Pretty good read, but I am not sure about a couple of things:
"Gary Barta and the athletic department have to decide how to schedule for next year's team, where wins help the program but the only teams that'll draw interested fans would probably beat the Hawkeyes."
I'm not sure it's the opponent that the fans need to be interested, so much as it is the HAWKEYES the fans need to be interested in.
"Meanwhile, the Iowa football team has conducted one hire and zero fires in the past 30 years."
Hayden Fry, a HOF coach, and Kirk Ferentz, who very well could be headed that direction. At any rate, Ferentz has led us to one of the most successful decades of football in school history, or certainly right up there. Firing hasn't exactly been necessary with our FB program, so I'm not quite sure if this statement is relevant. It doesn't tell me that Iowa doesn't fire coaches so much as the football program has had an unbelievable run of coaching stability the past 3 decades.

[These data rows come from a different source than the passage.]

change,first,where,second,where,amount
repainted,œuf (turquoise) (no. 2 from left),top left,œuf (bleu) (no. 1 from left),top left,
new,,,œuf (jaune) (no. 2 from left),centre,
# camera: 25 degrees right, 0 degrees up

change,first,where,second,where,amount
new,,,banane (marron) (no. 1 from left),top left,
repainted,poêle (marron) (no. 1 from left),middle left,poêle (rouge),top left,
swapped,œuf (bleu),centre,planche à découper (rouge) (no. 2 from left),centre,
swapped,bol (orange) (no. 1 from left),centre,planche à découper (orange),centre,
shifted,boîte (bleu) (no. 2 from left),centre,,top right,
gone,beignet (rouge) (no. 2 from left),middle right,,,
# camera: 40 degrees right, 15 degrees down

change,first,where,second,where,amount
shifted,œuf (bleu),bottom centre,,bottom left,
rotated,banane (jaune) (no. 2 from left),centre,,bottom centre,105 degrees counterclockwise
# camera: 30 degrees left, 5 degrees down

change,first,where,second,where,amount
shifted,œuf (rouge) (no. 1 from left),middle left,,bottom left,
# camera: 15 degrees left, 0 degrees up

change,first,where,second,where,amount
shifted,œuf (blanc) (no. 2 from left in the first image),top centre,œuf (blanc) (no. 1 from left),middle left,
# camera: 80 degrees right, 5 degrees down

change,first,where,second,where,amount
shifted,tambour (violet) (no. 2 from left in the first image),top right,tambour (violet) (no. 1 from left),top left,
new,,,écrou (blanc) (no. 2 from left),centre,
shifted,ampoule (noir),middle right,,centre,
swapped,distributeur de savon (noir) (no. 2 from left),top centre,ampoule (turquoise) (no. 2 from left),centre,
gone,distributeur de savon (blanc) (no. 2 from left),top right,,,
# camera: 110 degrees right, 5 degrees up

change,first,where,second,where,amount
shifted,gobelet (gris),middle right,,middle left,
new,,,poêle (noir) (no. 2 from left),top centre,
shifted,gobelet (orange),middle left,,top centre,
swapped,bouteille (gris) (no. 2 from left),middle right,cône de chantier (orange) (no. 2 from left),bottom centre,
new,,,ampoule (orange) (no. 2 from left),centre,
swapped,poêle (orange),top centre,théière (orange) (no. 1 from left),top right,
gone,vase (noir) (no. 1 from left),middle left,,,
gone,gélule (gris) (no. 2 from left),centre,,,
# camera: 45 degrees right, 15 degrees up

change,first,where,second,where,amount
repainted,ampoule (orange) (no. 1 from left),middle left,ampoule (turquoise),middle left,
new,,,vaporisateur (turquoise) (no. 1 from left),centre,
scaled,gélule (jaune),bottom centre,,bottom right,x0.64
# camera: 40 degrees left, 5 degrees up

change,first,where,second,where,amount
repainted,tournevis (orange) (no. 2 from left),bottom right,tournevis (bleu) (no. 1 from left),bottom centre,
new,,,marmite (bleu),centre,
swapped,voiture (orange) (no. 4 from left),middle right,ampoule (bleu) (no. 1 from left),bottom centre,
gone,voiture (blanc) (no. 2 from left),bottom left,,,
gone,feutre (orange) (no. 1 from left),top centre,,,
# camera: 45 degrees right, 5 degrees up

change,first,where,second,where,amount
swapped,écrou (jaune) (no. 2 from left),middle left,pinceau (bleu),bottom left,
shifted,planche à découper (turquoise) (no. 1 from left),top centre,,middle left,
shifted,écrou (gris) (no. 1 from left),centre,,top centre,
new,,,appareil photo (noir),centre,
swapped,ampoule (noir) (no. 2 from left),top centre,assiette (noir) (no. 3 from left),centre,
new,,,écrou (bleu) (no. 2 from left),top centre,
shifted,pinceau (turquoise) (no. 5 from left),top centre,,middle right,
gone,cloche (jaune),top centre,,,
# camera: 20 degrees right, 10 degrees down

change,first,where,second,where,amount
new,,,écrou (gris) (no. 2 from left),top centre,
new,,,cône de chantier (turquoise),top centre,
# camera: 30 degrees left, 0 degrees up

"However, it can be successfully argued that because of issues beyond his control (returning talent level, unavoidable transfers), he has not had a sufficient opportunity to build a winner."
Are we sure about that? I can agree on the returning-talent part, but the transfers is a topic that we will not all agree on, and never will, but were all of these transfers "unavoidable"? This statement leaves a ton of room for debate.
Overall though, I agreed totally with the general theme of this article.